Barcelona: Catalonian Breakfast at Bracafe

We woke up early on our second day in Barcelona.  We had a good sleep … did not realize how tired we were after all the travelling and going sightseeing while dealing with jet lag.  It was going to take some time to get over the jet lag.  Most people will take one day to get over each hour of time zone difference.  There are nine hours between Vancouver and Barcelona.


We wanted to have breakfast at where the locals eat.  We walked the streets around the hotel looking for one and found one not far away.  It was a pleasant cafe.  When we were poking our heads into the cafe, the staff beckoned us to come in.

Language was lesser of a problem here as one of the staff speaks English.  He knows we are tourists and without having us even asking, he helped us with suggestions.


Cafe Con Leche — strong and creamy.  We love it!  The Spanish people takes their coffee seriously.  In every restaurant we went to, even hole-in-the-walls, has an espresso machine.  As a matter of fact, during the entire vacation in Spain, we had not come across a drip coffe maker.  Vancouver’s coffee seems so pathetic compared to their Cafe Con Leche.  I would think the Spaniard laughs at coffee from Starbucks!

The waiter told us that Cafe Con Leche means coffee with milk.  The word “Con” means “with” in English and “Leche” is milk.


The waiter recommended that we have a very Catalonian breakfast … the Pa Amb Tomaquet.  We just called it Tomato on Bread.  It is just a simple toast and yet so deliciously fresh.  It is easy to make too.  When we came back to Vancouver, Suanne had been making this for breakfast at home too.

It is just toast.  You just rub a ripe (it is important it is ripe) tomato on it and then drizzle it with olive oil.  You can add a little salt for added taste.  Simple.  You should try it at home.  
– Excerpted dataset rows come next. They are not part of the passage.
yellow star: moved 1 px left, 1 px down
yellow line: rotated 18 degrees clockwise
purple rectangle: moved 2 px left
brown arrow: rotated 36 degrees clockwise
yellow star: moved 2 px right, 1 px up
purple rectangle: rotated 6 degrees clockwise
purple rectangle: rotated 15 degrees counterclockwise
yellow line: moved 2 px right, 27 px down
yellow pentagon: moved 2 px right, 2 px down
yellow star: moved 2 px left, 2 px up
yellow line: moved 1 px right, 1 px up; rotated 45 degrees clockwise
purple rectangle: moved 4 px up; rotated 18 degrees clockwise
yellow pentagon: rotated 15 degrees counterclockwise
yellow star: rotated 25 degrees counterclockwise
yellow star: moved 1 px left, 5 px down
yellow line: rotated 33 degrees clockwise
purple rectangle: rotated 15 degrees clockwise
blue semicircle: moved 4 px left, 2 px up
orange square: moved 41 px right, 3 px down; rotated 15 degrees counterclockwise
Before we realized how good the Tomato on Bread was, we had earlier selected a couple of items with familiar ingredients, eggs.  The above is omelette, Spanish Omelettes.  They call it the tortilla de patatas.  It was a filling omelette.

One thing we notice is how often the Spaniards poke the fork into the food when they served us.  Suanne and I was saying that you will NEVER see this done in Chinese meals.  It is a major no-no to stick chopsticks or utensils standing into the food.  It is taboo because it looked like incense used to pray to the dead.  LOL!


We also had another omelette.  We were told this is simply called the Mixed Omelette.  We like this better because it is very moist and cheesey.

We totally misjudged how much omelette they gave us.  We had no idea because it was displayed as pie on the counter and did not know how much they will slice off.  We had the omelettes to go.


Believe it or not, we also ordered a pastry.  I am not sure what it is called but it tasted somewhat like croissant and is light and fluffy.

The meal came up to €9.50.  It was not bad considering the amount of food we had.  The neighboring tables thought it amusing that we ordered so much food.  One person looked at us, raised his eye brows and gave us a thumbs up!

This Post Has 5 Comments

  1. RobynT

    looks so good! i like the tomato bread–i always like to have savory breakfast options. the omelettes look good too! i tried to make that kind of omelette before (with potatoes) but mine didn’t come out too good. it is nice to hear about the friendly people too.

  2. Gema Sanz

    Exactly, ensaimada, its typical from Mallorca, they make them huge there and stuffed with cabello de angel (pumkin sweet).

  3. Malek

    I have been trying to find the coffee beans in the states, Brazil and all over the world. . . .
    not much luck – anyway i can order from the store for delivery to the US?